What the task requires: In the following material, identify every line holding the string "camel" and return it.

+--

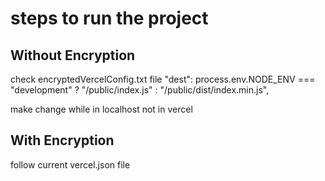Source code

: # steps to run the project

## Without Encryption
check encryptedVercelConfig.txt file
"dest": process.env.NODE_ENV === "development" ? "/public/index.js" : "/public/dist/index.min.js",

make change while in localhost not in vercel
## With Encryption
follow current vercel.json file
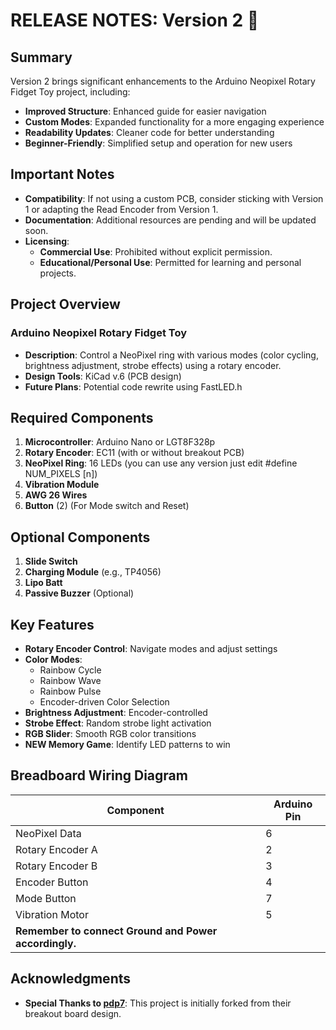 **RELEASE NOTES: Version 2 🎉**
=====================================

**Summary**
-----------

Version 2 brings significant enhancements to the Arduino Neopixel Rotary Fidget Toy project, including:

* **Improved Structure**: Enhanced guide for easier navigation
* **Custom Modes**: Expanded functionality for a more engaging experience
* **Readability Updates**: Cleaner code for better understanding
* **Beginner-Friendly**: Simplified setup and operation for new users

**Important Notes**
-------------------

* **Compatibility**: If not using a custom PCB, consider sticking with Version 1 or adapting the Read Encoder from Version 1.
* **Documentation**: Additional resources are pending and will be updated soon.
* **Licensing**: 
	+ **Commercial Use**: Prohibited without explicit permission.
	+ **Educational/Personal Use**: Permitted for learning and personal projects.

**Project Overview**
--------------------

### Arduino Neopixel Rotary Fidget Toy

* **Description**: Control a NeoPixel ring with various modes (color cycling, brightness adjustment, strobe effects) using a rotary encoder.
* **Design Tools**: KiCad v.6 (PCB design)
* **Future Plans**: Potential code rewrite using FastLED.h

**Required Components**
------------------------

1. **Microcontroller**: Arduino Nano or LGT8F328p
2. **Rotary Encoder**: EC11 (with or without breakout PCB)
3. **NeoPixel Ring**: 16 LEDs (you can use any version just edit #define NUM_PIXELS [n])
4. **Vibration Module**
5. **AWG 26 Wires**
6. **Button** (2) (For Mode switch and Reset)

**Optional Components**
-----------------------

1. **Slide Switch**
2. **Charging Module** (e.g., TP4056)
3. **Lipo Batt**
4. **Passive Buzzer** (Optional)

**Key Features**
----------------

* **Rotary Encoder Control**: Navigate modes and adjust settings
* **Color Modes**:
	+ Rainbow Cycle
	+ Rainbow Wave
	+ Rainbow Pulse
	+ Encoder-driven Color Selection
* **Brightness Adjustment**: Encoder-controlled
* **Strobe Effect**: Random strobe light activation
* **RGB Slider**: Smooth RGB color transitions
* **NEW Memory Game**: Identify LED patterns to win

**Breadboard Wiring Diagram**
-----------------------------

| Component | Arduino Pin |
| --- | --- |
| NeoPixel Data | 6 |
| Rotary Encoder A | 2 |
| Rotary Encoder B | 3 |
| Encoder Button | 4 |
| Mode Button | 7 |
| Vibration Motor | 5 |
| **Remember to connect Ground and Power accordingly.** |

**Acknowledgments**
------------------

* **Special Thanks to [pdp7](https://github.com/pdp7/rotary-encoder-breakout)**: This project is initially forked from their breakout board design.
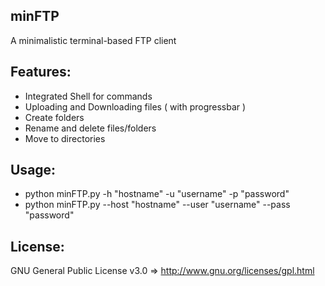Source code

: minFTP
---


A minimalistic terminal-based FTP client

Features:
---
* Integrated Shell for commands
* Uploading and Downloading files ( with progressbar )
* Create folders
* Rename and delete files/folders
* Move to directories


Usage:
---

* python minFTP.py -h "hostname" -u "username" -p "password"
* python minFTP.py --host "hostname" --user "username" --pass "password"


License:
---

GNU General Public License v3.0   ⇒   http://www.gnu.org/licenses/gpl.html

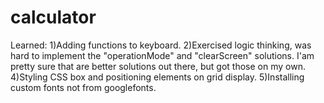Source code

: # calculator
Learned:
1)Adding functions to keyboard.
2)Exercised logic thinking, was hard to implement the "operationMode" and "clearScreen" solutions. I'am pretty sure that are better solutions out there, but got those on my own.
4)Styling CSS box and positioning elements on grid display.
5)Installing custom fonts not from googlefonts.
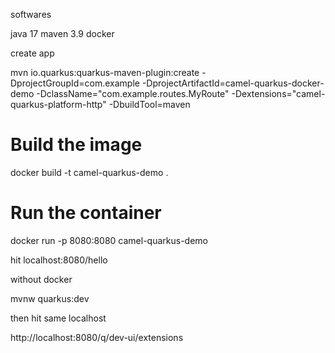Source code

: softwares

java 17
maven 3.9
docker

create app

mvn io.quarkus:quarkus-maven-plugin:create -DprojectGroupId=com.example -DprojectArtifactId=camel-quarkus-docker-demo -DclassName="com.example.routes.MyRoute" -Dextensions="camel-quarkus-platform-http" -DbuildTool=maven

# Build the image
docker build -t camel-quarkus-demo .

# Run the container
docker run -p 8080:8080 camel-quarkus-demo

hit localhost:8080/hello

without docker

mvnw quarkus:dev

then hit same localhost

http://localhost:8080/q/dev-ui/extensions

+--

Exercise response:
mvn io.quarkus:quarkus-maven-plugin:create -DprojectGroupId=com.example -DprojectArtifactId=camel-quarkus-docker-demo -DclassName="com.example.routes.MyRoute" -Dextensions="camel-quarkus-platform-http" -DbuildTool=maven
docker build -t camel-quarkus-demo .
docker run -p 8080:8080 camel-quarkus-demo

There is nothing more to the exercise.